The Trademark Trial and Appeal Board (TTAB) hears trademark challenges, including opposition proceedings and appeals. Their hearings often focus on questions of whether a mark is generic, amoral or confusingly similar to existing marks. A set of cases pending in federal courts challenge the constitutional propriety of the TTAB’s statutory authority to cancel marks that “disparage” persons, institutions, beliefs or national symbols. Like the PTAB, administrative trademark judges are appointed by the U.S. Secretary of Commerce.

3 thoughts on “USPTO Stadium Tours (PTAB/TTAB Hearings)

  1. 1

    I am glad to see that these are being advertised as free and open to the public, as they should be.

    In the fall, the PTO put on a “roadshow,” including a PTAB trial, with the AIPLA that was advertised as costing over $300 to attend. Granted, it also included talks prior to the trial, but it was not ever made clear to the public by the PTO or the AIPLA that the trial portion was free and open to the public *without* charge.
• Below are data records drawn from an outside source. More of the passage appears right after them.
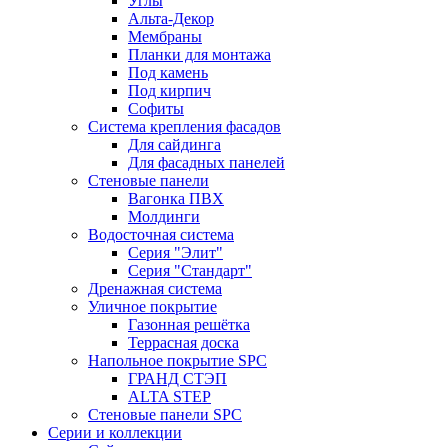
Углы
Альта-Декор
Мембраны
Планки для монтажа
Под камень
Под кирпич
Софиты
Система крепления фасадов
Для сайдинга
Для фасадных панелей
Стеновые панели
Вагонка ПВХ
Молдинги
Водосточная система
Серия "Элит"
Серия "Стандарт"
Дренажная система
Уличное покрытие
Газонная решётка
Террасная доска
Напольное покрытие SPC
ГРАНД СТЭП
ALTA STEP
Стеновые панели SPC
Серии и коллекции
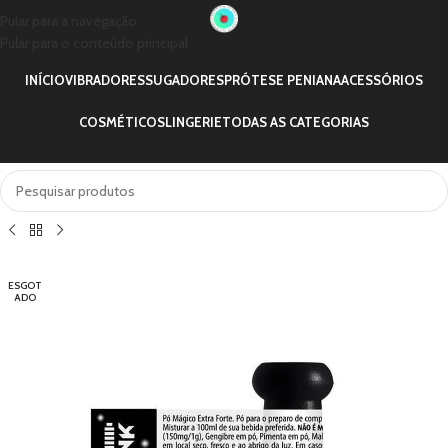
Pular para a navegação
Pular para o conteúdo principal
INÍCIO
VIBRADORES
SUGADORES
PRÓTESE PENIANA
ACESSÓRIOS
COSMÉTICOS
LINGERIE
TODAS AS CATEGORIAS
ESGOT
ADO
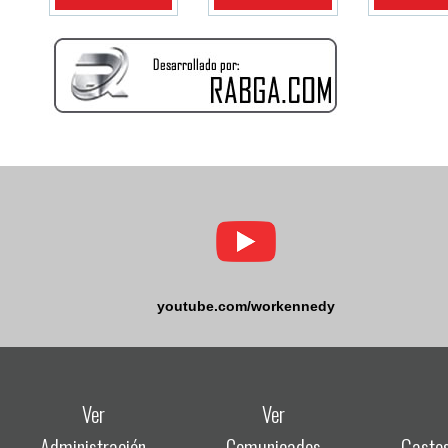
youtube.com/workennedy
Ver
Ver
Administración
Comunicados
Gasto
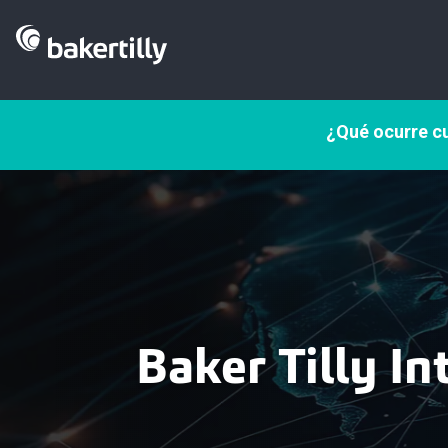
¿Qué ocurre cu
Baker Tilly In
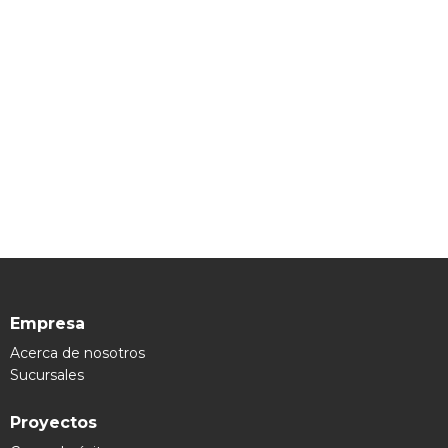
Empresa
Acerca de nosotros
Sucursales
Proyectos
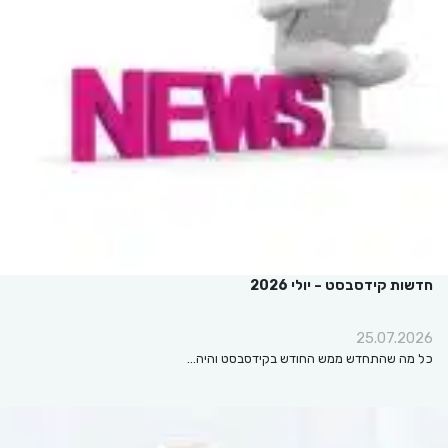
חדשות קידסבסט – יולי 2026
25.07.2026
כל מה שהתחדש ממש החודש בקידסבסט והיה…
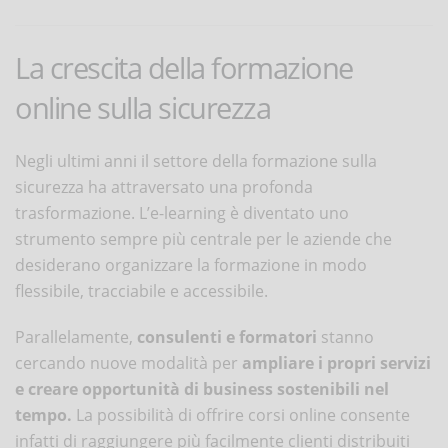
La crescita della formazione
online sulla sicurezza
Negli ultimi anni il settore della formazione sulla
sicurezza ha attraversato una profonda
trasformazione. L’e-learning è diventato uno
strumento sempre più centrale per le aziende che
desiderano organizzare la formazione in modo
flessibile, tracciabile e accessibile.
Parallelamente,
consulenti e formatori
stanno
cercando nuove modalità per
ampliare i propri servizi
e creare opportunità di business sostenibili nel
tempo.
La possibilità di offrire corsi online consente
infatti di raggiungere più facilmente clienti distribuiti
The AIPLA explicitly refused to make that notation on the registration page.

    Santa Clara University, to their credit, immediately made it known once it was brought to their attention that the public could (mistakenly) believe an administrative court was allowed to charge money to see a public trial.

    1. 1.1

      “The AIPLA explicitly refused to make that notation on the registration page.”

      The AIPLA is a worthless group. What do members get for the ridiculous annual dues they charge?